Moonshot AI Releases Kimi K2 Thinking, Its Strongest Open-Source Reasoning Model to Date

高榕创投·November 7, 2025·22·0

Models are thinking agents.

On November 6, Moonshot AI officially released Kimi K2 Thinking — the most capable open-source reasoning model the company has built to date.

Kimi K2 Thinking is a new-generation Thinking Agent trained on the "Model as Agent" philosophy. It natively masters the ability to "think while using tools," achieving state-of-the-art (SOTA) results on multiple benchmarks including Humanity's Last Exam, BrowseComp (autonomous web browsing), and SEAL-0 (complex information gathering and reasoning), while delivering comprehensive improvements in agentic search, agentic programming, writing, and general reasoning.

The Kimi K2 Thinking model can autonomously execute up to 300 rounds of tool calls without human intervention, maintaining stable multi-turn reasoning capabilities to help users solve more complex problems.

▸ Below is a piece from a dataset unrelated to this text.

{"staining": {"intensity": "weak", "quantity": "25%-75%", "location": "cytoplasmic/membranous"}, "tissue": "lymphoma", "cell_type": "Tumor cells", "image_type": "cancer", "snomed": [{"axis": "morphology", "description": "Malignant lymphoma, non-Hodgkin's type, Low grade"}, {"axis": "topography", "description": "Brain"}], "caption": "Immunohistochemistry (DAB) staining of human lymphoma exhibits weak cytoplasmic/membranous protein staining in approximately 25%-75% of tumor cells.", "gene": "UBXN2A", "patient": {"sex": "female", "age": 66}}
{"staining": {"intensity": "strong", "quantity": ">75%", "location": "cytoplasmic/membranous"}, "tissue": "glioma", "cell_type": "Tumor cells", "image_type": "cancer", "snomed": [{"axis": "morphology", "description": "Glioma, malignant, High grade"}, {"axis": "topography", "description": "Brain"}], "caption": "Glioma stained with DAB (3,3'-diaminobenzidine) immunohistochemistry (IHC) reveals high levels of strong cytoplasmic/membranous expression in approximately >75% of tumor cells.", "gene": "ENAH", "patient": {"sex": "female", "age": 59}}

This represents Moonshot AI's latest advance in Test-Time Scaling — achieving stronger agent and reasoning performance by simultaneously scaling both thinking tokens and tool-call rounds.

The Kimi K2 Thinking model is now live on kimi.com and in the latest version of the Kimi mobile app for regular chat mode. The underlying model for Kimi Agent mode will also be upgraded to Kimi K2 Thinking in the future, bringing full multi-turn reasoning and tool-calling capabilities.

The Kimi K2 Thinking model API is accessible through the Kimi Open Platform (platform.moonshot.cn). For self-hosted deployment, the model is available for download on Hugging Face, ModelScope, and other platforms.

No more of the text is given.